- _WHAT IS EXPECTED_:
Drop every picture and give the entries back exactly.

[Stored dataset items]
──────────

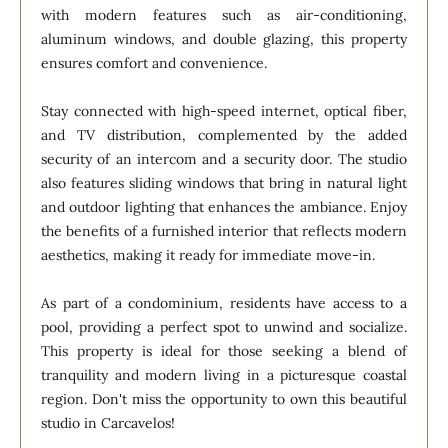
with modern features such as air-conditioning,
aluminum windows, and double glazing, this property
ensures comfort and convenience.
Stay connected with high-speed internet, optical fiber,
and TV distribution, complemented by the added
security of an intercom and a security door. The studio
also features sliding windows that bring in natural light
and outdoor lighting that enhances the ambiance. Enjoy
the benefits of a furnished interior that reflects modern
aesthetics, making it ready for immediate move-in.
As part of a condominium, residents have access to a
pool, providing a perfect spot to unwind and socialize.
This property is ideal for those seeking a blend of
tranquility and modern living in a picturesque coastal
region. Don't miss the opportunity to own this beautiful
studio in Carcavelos!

──────────

- _TASK ANSWER_:
with modern features such as air-conditioning,
aluminum windows, and double glazing, this property
ensures comfort and convenience.
Stay connected with high-speed internet, optical fiber,
and TV distribution, complemented by the added
security of an intercom and a security door. The studio
also features sliding windows that bring in natural light
and outdoor lighting that enhances the ambiance. Enjoy
the benefits of a furnished interior that reflects modern
aesthetics, making it ready for immediate move-in.
As part of a condominium, residents have access to a
pool, providing a perfect spot to unwind and socialize.
This property is ideal for those seeking a blend of
tranquility and modern living in a picturesque coastal
region. Don't miss the opportunity to own this beautiful
studio in Carcavelos!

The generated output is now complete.